**REQUIRED WORK:** Write out each line of the records that has "anche" in it.
*** INFORMATION GIVEN ***
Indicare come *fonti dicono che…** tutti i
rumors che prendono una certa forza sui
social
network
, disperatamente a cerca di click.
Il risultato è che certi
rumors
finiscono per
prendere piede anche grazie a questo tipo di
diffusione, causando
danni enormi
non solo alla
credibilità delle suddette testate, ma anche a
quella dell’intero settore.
*** End of INFORMATION GIVEN ***
**EXERCISE SOLUTION:**
prendere piede anche grazie a questo tipo di
credibilità delle suddette testate, ma anche a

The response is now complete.